- [Task statement]
Give back every record word for word, keeping the pictures out.
### The data ###
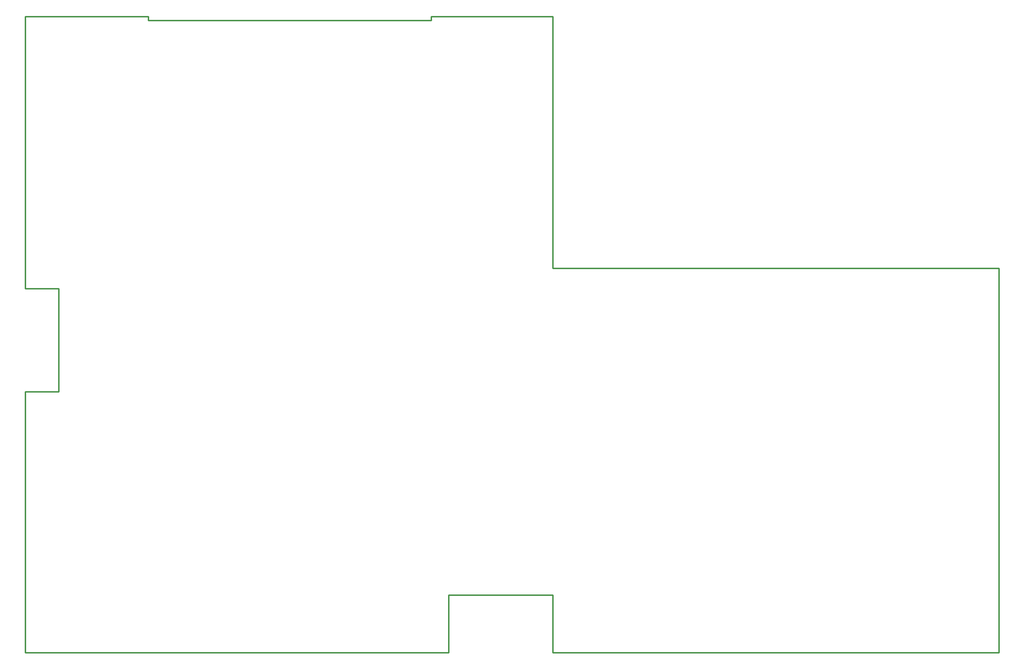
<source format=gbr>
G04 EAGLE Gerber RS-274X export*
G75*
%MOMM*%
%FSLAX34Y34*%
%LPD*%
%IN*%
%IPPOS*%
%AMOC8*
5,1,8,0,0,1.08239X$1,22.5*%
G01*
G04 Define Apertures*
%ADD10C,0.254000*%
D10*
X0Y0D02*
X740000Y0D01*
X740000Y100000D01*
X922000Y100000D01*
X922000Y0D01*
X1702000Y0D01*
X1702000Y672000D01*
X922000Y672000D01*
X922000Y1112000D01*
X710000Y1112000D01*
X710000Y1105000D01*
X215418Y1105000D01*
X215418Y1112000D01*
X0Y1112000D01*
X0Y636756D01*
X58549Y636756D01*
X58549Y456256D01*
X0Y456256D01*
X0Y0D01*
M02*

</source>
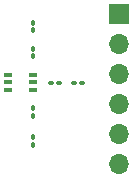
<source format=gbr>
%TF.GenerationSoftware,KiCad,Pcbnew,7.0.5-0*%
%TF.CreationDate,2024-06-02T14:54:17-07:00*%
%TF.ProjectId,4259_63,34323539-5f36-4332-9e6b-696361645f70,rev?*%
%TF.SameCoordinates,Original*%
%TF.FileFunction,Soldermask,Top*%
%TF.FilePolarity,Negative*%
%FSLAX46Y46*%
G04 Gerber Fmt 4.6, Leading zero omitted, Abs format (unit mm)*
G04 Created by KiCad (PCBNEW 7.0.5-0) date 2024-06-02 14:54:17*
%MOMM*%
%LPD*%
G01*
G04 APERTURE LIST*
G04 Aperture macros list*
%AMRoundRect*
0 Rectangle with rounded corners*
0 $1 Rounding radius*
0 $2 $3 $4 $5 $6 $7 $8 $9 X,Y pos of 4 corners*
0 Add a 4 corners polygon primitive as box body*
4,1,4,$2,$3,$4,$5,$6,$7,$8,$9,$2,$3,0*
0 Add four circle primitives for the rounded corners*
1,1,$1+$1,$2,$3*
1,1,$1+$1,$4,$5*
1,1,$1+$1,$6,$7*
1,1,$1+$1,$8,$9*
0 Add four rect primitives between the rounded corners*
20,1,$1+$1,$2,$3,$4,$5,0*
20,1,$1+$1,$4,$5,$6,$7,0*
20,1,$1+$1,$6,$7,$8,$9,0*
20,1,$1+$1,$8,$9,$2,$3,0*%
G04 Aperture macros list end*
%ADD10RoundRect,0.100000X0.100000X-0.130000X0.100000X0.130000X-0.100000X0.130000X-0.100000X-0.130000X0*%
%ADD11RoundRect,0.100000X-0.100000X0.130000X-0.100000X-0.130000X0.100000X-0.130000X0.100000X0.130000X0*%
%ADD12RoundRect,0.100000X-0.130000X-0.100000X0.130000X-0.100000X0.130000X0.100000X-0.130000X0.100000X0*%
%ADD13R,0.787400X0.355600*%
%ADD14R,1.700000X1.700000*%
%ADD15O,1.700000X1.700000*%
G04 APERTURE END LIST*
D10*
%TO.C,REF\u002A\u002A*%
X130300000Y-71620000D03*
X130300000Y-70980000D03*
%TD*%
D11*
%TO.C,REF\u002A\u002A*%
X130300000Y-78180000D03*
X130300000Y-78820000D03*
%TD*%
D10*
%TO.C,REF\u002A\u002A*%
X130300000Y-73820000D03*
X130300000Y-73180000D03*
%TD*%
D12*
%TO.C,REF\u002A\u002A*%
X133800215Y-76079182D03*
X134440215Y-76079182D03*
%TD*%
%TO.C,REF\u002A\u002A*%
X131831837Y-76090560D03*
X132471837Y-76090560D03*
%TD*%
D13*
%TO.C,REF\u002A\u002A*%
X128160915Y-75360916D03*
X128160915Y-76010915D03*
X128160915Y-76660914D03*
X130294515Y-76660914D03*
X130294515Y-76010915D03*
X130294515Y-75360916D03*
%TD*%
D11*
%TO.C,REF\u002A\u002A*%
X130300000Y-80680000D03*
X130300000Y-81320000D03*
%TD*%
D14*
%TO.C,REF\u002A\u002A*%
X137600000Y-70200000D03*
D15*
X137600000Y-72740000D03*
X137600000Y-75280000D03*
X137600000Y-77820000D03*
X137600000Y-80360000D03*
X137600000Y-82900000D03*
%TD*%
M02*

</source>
###
- [Response]
<source format=gbr>
G04 EAGLE Gerber RS-274X export*
G75*
%MOMM*%
%FSLAX34Y34*%
%LPD*%
%IN*%
%IPPOS*%
%AMOC8*
5,1,8,0,0,1.08239X$1,22.5*%
G01*
G04 Define Apertures*
%ADD10C,0.254000*%
D10*
X0Y0D02*
X740000Y0D01*
X740000Y100000D01*
X922000Y100000D01*
X922000Y0D01*
X1702000Y0D01*
X1702000Y672000D01*
X922000Y672000D01*
X922000Y1112000D01*
X710000Y1112000D01*
X710000Y1105000D01*
X215418Y1105000D01*
X215418Y1112000D01*
X0Y1112000D01*
X0Y636756D01*
X58549Y636756D01*
X58549Y456256D01*
X0Y456256D01*
X0Y0D01*
M02*

</source>
<source format=gbr>
%TF.GenerationSoftware,KiCad,Pcbnew,7.0.5-0*%
%TF.CreationDate,2024-06-02T14:54:17-07:00*%
%TF.ProjectId,4259_63,34323539-5f36-4332-9e6b-696361645f70,rev?*%
%TF.SameCoordinates,Original*%
%TF.FileFunction,Soldermask,Top*%
%TF.FilePolarity,Negative*%
%FSLAX46Y46*%
G04 Gerber Fmt 4.6, Leading zero omitted, Abs format (unit mm)*
G04 Created by KiCad (PCBNEW 7.0.5-0) date 2024-06-02 14:54:17*
%MOMM*%
%LPD*%
G01*
G04 APERTURE LIST*
G04 Aperture macros list*
%AMRoundRect*
0 Rectangle with rounded corners*
0 $1 Rounding radius*
0 $2 $3 $4 $5 $6 $7 $8 $9 X,Y pos of 4 corners*
0 Add a 4 corners polygon primitive as box body*
4,1,4,$2,$3,$4,$5,$6,$7,$8,$9,$2,$3,0*
0 Add four circle primitives for the rounded corners*
1,1,$1+$1,$2,$3*
1,1,$1+$1,$4,$5*
1,1,$1+$1,$6,$7*
1,1,$1+$1,$8,$9*
0 Add four rect primitives between the rounded corners*
20,1,$1+$1,$2,$3,$4,$5,0*
20,1,$1+$1,$4,$5,$6,$7,0*
20,1,$1+$1,$6,$7,$8,$9,0*
20,1,$1+$1,$8,$9,$2,$3,0*%
G04 Aperture macros list end*
%ADD10RoundRect,0.100000X0.100000X-0.130000X0.100000X0.130000X-0.100000X0.130000X-0.100000X-0.130000X0*%
%ADD11RoundRect,0.100000X-0.100000X0.130000X-0.100000X-0.130000X0.100000X-0.130000X0.100000X0.130000X0*%
%ADD12RoundRect,0.100000X-0.130000X-0.100000X0.130000X-0.100000X0.130000X0.100000X-0.130000X0.100000X0*%
%ADD13R,0.787400X0.355600*%
%ADD14R,1.700000X1.700000*%
%ADD15O,1.700000X1.700000*%
G04 APERTURE END LIST*
D10*
%TO.C,REF\u002A\u002A*%
X130300000Y-71620000D03*
X130300000Y-70980000D03*
%TD*%
D11*
%TO.C,REF\u002A\u002A*%
X130300000Y-78180000D03*
X130300000Y-78820000D03*
%TD*%
D10*
%TO.C,REF\u002A\u002A*%
X130300000Y-73820000D03*
X130300000Y-73180000D03*
%TD*%
D12*
%TO.C,REF\u002A\u002A*%
X133800215Y-76079182D03*
X134440215Y-76079182D03*
%TD*%
%TO.C,REF\u002A\u002A*%
X131831837Y-76090560D03*
X132471837Y-76090560D03*
%TD*%
D13*
%TO.C,REF\u002A\u002A*%
X128160915Y-75360916D03*
X128160915Y-76010915D03*
X128160915Y-76660914D03*
X130294515Y-76660914D03*
X130294515Y-76010915D03*
X130294515Y-75360916D03*
%TD*%
D11*
%TO.C,REF\u002A\u002A*%
X130300000Y-80680000D03*
X130300000Y-81320000D03*
%TD*%
D14*
%TO.C,REF\u002A\u002A*%
X137600000Y-70200000D03*
D15*
X137600000Y-72740000D03*
X137600000Y-75280000D03*
X137600000Y-77820000D03*
X137600000Y-80360000D03*
X137600000Y-82900000D03*
%TD*%
M02*

</source>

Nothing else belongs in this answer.